Auf der Bühne ist Janis Joplin hemmungslos, im privaten Leben fühlt sie sich oft unglücklich und zerrissen. Ist verletzt von hämischer Kritik. Das Publikum ahnt davon nichts. Insbesondere Frauen sehen in ihr ein Symbol der Stärke – der erste weibliche Superstar der Rockgeschichte. Der Journalist David Dalton:
"Sie benahm sich auch völlig anders, als es für männliche Rock-Stars üblich war. Ein Mick Jagger würde sich nie über seine innersten Gedanken und Gefühle auslassen. Janis dagegen teilte das weibliche Interesse an Emotionen und an einer gewissen Wahrhaftigkeit."
An ihrem 27. Geburtstag schreibt Janis Joplin an ihre Eltern:
"Talent haben viele. Aber Ehrgeiz ist der entscheidende Faktor. Wie sehr du es brauchst, geliebt zu werden und stolz auf dich zu sein, das treibt dich wirklich an – und nicht dein lästiges Streben nach Stellung oder Geld."
Neun Monate später stirbt Janis Joplin an einer Überdosis Heroin. Ihr Album "Pearl" ("Perle"), an dem sie bis zuletzt arbeitete, wird posthum Nr. 1.

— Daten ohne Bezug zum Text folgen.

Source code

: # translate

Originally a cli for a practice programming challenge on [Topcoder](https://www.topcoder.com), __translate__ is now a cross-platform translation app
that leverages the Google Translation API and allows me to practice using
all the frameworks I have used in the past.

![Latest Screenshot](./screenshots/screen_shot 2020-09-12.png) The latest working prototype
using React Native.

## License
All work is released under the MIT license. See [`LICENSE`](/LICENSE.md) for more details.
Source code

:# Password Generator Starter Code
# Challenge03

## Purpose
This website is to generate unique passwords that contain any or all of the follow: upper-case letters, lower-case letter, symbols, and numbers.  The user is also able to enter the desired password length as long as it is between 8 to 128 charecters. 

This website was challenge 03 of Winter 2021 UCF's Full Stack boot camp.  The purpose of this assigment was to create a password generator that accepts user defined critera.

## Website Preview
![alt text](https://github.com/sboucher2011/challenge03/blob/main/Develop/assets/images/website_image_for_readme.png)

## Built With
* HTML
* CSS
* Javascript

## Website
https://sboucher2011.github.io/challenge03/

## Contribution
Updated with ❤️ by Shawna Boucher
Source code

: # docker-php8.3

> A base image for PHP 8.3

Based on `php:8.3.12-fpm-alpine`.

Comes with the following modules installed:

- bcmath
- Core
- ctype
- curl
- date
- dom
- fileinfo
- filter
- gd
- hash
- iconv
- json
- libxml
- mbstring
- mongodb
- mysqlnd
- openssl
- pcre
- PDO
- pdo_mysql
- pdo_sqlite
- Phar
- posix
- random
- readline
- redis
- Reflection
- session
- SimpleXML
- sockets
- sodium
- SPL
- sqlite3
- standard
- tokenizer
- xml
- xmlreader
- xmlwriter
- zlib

Ihre Stärke, trotz innerer Unsicherheit ihre Emotionen öffentlich Preis zu geben, erleichterte es Sängerinnen nach ihr, Frau und Künstlerin zugleich zu sein. Janis Joplin artikulierte den Zorn und die Enttäuschung der Frauen, bevor der Feminismus dies legitimierte. Indem sie sich weigerte, hübsch zu klingen oder auszusehen, nahm sie die Zerstörung des herkömmlichen Frauenbilds vorweg. Ihr Erfolg zeigte, dass Frauen nicht per se Opfer sind. Oder, wie Janis Joplin es ausdrückte:
"Eine Frau, die sich nicht damit begnügt, einem Mann das Geschirr zu waschen, kann alles erreichen, was sie will."